The Pyrenean Ibex
The only creature ever to go extinct twice.
- EXISTED
- Until 2000
- WHERE
- The Pyrenees, Spain
- LOST
- 6 January 2000
- CAUSE OF LOSS
- Centuries of hunting; the last population dwindled to nothing
The bucardo, or Pyrenean ibex, was a wild mountain goat of the high Spanish Pyrenees, its great curved horns once a prize for hunters across Europe. By the close of the twentieth century it had been reduced to a single ageing female named Celia, fitted with a radio collar so scientists could watch over the last of her kind. In January 2000 she was found crushed beneath a fallen tree.
Her story did not quite end there, and that is the cruelty of it. Cells taken before her death were used, in 2003, to clone her; a kid was born, the first creature ever brought back from extinction, but its lungs were malformed, and it lived only a few minutes.

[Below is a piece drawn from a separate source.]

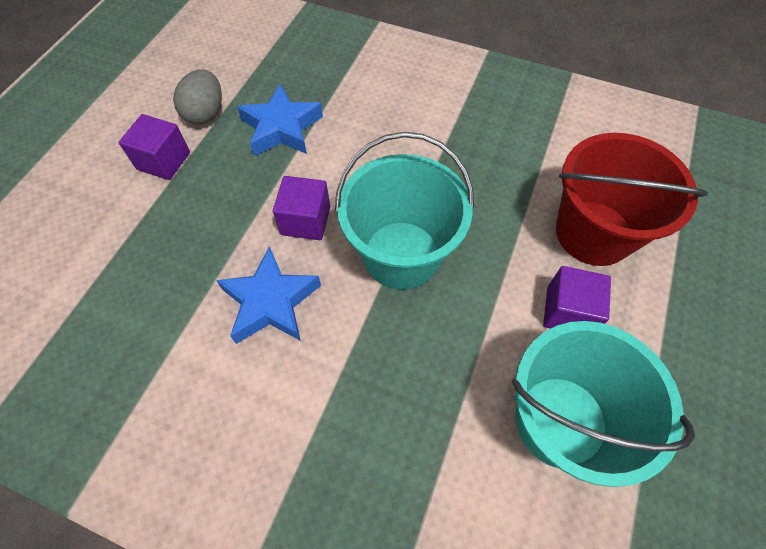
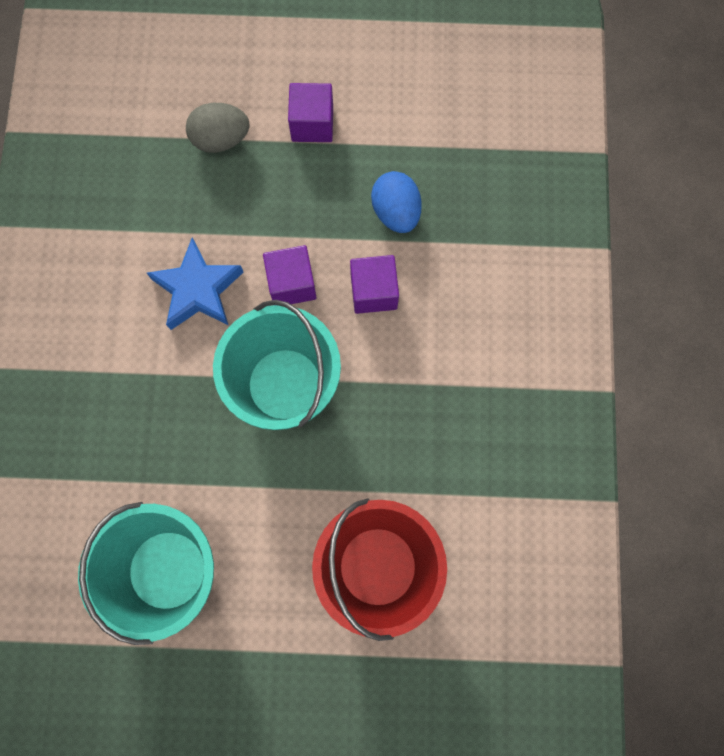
camera: 70 degrees right, 15 degrees up
grey egg [173,69,222,125] -> grey egg moved to [186,103,250,153]
blue star [237,84,323,156] -> blue egg [371,171,422,233]
purple cube [543,266,611,329] -> purple cube moved to [350,255,399,314]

And so the Pyrenean ibex holds a distinction no other animal can claim: it has died out not once but twice, the second time in the space of a single breath.
Celia, the last Pyrenean ibex, was found dead beneath a fallen tree on 6 January 2000. In 2003 a clone made from her cells was born alive, and died of a lung defect within minutes, making the bucardo the only animal to go extinct, twice.